After a long series of hearings last year, the tribunal decided to raise the royalty fees for cable systems by eight to 15 times the existing rates. The fees are charged not for individual programs, but for the right of a cable system to carry distant television signals. The new cable fees didn't go into effect until just recently because Congress largely due to Mr. Turner's pleadings, delayed them for a few months.

The maelstrom created by the dispute over what the fees should be has left many people in the industry wondering whether there is a better way to deal with the copyright issue, and the tribunal itself has come under some heavy criticism.

WASTE OF MONEY CHARGED

Two years ago, the former chairman of the tribunal resigned, calling the body “a blatant waste of taxpayers' money," and saying there was little for him to do; he estimated that in two years on the job, he had done about 10 days worth of work. Even the present commissioners, who say they work of lot harder than that for their $64,000 annual salaries, still say their number ought to be reduced. Appearing a few week ago before a House committee, they suggested cutting their number to three from five, but adding more staffers, including a lawyer.

Others say the problem is that appointments to the tribunal constitute a classic example of the spoils system at work, and that commissioners are chosen for reasons irrelevant to their qualifications for the job they have to do.

Four of the five commissioners were active in Presidential campaigns but have virtually no background in copyright law. Three are loyal Democrats, selected by President Carter, and the two selected by President Reagan are, not too surprisingly, Republicans. Unlike the case with many other Federal agencies, there is no require ment that a President appoint members of both parties to the tribunal.

The chairman of the group, Edward W. Ray, was a music industry official and cochairman of the Blacks for Reagan-Bush Committee in California; he doesn't think commissioners need a background in copyright law.

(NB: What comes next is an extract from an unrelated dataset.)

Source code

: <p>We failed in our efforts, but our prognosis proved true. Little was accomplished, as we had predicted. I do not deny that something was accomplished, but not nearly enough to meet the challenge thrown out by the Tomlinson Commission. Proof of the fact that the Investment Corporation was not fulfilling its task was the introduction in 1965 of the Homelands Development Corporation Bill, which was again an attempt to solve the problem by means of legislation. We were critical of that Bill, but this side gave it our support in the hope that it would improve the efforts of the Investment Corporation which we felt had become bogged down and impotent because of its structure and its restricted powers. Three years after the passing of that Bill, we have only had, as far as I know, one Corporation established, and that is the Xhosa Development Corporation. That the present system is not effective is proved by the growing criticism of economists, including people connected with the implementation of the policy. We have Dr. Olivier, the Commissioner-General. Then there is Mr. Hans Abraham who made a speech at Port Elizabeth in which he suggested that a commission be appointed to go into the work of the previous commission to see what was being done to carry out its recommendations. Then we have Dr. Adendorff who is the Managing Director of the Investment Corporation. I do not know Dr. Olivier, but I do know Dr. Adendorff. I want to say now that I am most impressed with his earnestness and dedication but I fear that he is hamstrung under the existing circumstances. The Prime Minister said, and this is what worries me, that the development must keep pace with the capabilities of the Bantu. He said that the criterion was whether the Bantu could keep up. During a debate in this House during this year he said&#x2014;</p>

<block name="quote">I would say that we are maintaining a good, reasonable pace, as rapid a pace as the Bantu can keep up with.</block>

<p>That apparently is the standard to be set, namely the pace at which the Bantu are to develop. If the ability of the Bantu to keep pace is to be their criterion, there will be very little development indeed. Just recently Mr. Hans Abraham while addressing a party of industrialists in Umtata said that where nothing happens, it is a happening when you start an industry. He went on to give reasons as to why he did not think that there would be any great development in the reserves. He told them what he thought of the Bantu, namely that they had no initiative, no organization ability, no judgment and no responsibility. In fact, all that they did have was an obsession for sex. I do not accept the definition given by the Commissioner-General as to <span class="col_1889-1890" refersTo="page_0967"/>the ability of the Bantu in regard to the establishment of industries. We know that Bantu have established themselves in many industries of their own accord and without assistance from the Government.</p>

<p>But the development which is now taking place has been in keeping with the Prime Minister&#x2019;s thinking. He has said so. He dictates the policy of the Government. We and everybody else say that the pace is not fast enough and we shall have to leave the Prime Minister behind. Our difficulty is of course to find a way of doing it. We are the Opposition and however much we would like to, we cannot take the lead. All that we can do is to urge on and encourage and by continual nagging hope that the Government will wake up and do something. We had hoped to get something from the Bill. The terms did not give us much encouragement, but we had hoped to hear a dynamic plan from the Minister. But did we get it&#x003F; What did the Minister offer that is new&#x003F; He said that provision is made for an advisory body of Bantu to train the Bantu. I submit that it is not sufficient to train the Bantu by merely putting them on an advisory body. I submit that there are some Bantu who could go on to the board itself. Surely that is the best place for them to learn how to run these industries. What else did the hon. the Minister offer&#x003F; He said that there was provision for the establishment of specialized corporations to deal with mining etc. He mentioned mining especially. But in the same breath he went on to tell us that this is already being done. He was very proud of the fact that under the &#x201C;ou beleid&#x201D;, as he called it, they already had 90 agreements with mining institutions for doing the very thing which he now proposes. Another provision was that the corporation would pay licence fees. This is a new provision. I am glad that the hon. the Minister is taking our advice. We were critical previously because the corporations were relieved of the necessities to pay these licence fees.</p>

"The person has to be literate, have common sense and business judgment," he said. "It should be an intelligent person who has had an experience in the real-life world, but not necessarily limited to copyright law."

One of the commissioners, Mary Lou Burg, used to be a broadcasting executive and a deputy chairman of the Democratic National Committee. She called com

plaints about patronage "specious," and added: "Political appointments are the name of the game in this city.'

Critics of the tribunal say its members do not understand, or have overstepped, their responsibilities. Representative Robert W. Kastenmeier, a Wisconsin Democrat who was the author of a catch-all regulatory bill for the cable industry that failed in the last session of Congress, called the recent cable rate increases "arbitrary, capricious, and an abuse of the discretion placed in the tribunal by Congress." The commissioners disagree; they say they just used common sense in determining fair royalty fees.

THE FREE-MARKET APPROACH

The owners of copyrighted material, such as movie programmers and some broadcasters, say that even with the increases, the fees that cable systems pay are still low. "Many of these systems have to pay more for their postage stamps then they do for their programming," said Jack Valenti, president of the Motion Picture Association of America." These critics want to do away with the tribunal entirely and let the value of the programs be determined by the free market. Under the current system, the royalties are paid into a pool, which totaled about $30 million last year, and the tribunal decides how to split the proceeds among the program owners.

Cable operators say the free-market approach would be a logistical nightmare and that high fees would lead to "less diversity in programming for viewers," in the words of Thomas E. Wheeler, president of the National Cable Television Association. They used to like the tribunal, which was created by Congress in 1976, because it set low royalty rates. But now with the recent large increases, the cable groups have been complaining about the agency.